Für die Polizei hat die Studie der Allianz keine Bedeutung. „Die bloße Addition von Verkehrsunfällen mit Verletzten im Verlauf einer Straße mag plakativ wirken, ist für die Verkehrssicherheitsarbeit aber nur von geringer Aussagekraft“, erklärt Sprecher Ulli Fritz Gerlach von der Polizeidirektion Lübeck, die andere Merkmale im Blick hat.

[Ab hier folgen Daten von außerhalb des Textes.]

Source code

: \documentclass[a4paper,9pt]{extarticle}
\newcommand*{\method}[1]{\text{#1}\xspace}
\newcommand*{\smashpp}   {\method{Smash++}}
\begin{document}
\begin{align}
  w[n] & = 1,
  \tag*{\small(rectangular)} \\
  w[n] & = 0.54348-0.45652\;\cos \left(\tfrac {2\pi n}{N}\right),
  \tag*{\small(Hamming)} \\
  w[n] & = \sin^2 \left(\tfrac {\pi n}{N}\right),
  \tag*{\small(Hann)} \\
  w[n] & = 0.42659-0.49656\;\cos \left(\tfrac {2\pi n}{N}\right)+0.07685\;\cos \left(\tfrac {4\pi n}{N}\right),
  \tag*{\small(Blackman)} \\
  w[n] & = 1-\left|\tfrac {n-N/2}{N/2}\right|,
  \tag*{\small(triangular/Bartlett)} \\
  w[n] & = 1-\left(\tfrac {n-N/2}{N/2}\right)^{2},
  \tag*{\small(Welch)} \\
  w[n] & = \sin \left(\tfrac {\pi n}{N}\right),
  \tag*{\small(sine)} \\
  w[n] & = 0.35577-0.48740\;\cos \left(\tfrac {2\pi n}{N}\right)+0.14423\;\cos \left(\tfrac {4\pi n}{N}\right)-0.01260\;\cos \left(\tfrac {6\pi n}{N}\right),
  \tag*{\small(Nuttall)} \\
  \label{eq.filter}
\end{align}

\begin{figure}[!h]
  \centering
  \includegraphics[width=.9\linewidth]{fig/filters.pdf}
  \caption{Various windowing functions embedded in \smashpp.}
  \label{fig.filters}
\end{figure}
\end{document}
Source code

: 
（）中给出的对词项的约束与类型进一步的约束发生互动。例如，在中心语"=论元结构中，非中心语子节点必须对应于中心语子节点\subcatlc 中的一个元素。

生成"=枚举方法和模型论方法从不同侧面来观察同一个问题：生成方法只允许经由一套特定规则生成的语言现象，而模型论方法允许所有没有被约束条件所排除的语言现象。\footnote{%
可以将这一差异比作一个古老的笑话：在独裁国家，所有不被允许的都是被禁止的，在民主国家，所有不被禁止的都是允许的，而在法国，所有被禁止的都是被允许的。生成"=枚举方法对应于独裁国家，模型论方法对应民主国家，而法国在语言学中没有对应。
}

Wesentliches Ziel der Polizei sei die Identifizierung von Unfallhäufungsstellen, um diese im Zusammenwirken mit den zuständigen Behörden im Land, im Kreis und in den Kommunen zu entschärfen, so Gerlach. Eine Unfallhäufungsstelle definiere sich nach dem Vorkommen gleicher Verkehrsunfälle an einem Knotenpunkt beziehungsweise auf einem Straßenabschnitt. Gerlach betont: „Mindestvoraussetzung sind drei Verkehrsunfälle gleichen Typs im Kalenderjahr.“
Im Verkehrssicherheitsbericht 2023 der Polizei zählte der Rettiner Weg in Neustadt beispielsweise zur gefährlichsten Straße in Ostholstein. Die Strandallee fand in dem Zusammenhang keinerlei Erwähnung. „Es gibt daher aus polizeilicher Sicht keinen Unfallschwerpunkt“, sagt Gerlach.Eine Gefahr in der Strandallee sind für Verkäuferin Heidi Petersson eher die Radfahrer, die nach ihrer Meinung immer rücksichtsloser werden. Vor allem in den Sommermonaten, wenn es auf den Straßen in Scharbeutz voll ist, fahren die Urlauber auf ihren Rädern viel zu schnell durch die in der Saison autofreien Strandallee im Ortszentrum und gefährden damit andere Verkehrsteilnehmer. „Die donnern hier mitunter durch“, berichtet sie und fordert „im Urlaubsgebiet ist eine gewisse Rücksichtnahme“. In der verkehrsberuhigten Zone im Ortskern bekommt auch Mitarbeiterin Michaela Müller des Öfteren, gerade in der Ferienzeit, „Konflikte mit Fahrrädern“ mit. „Einmal ist ein Radfahrer gestürzt“, berichtet sie.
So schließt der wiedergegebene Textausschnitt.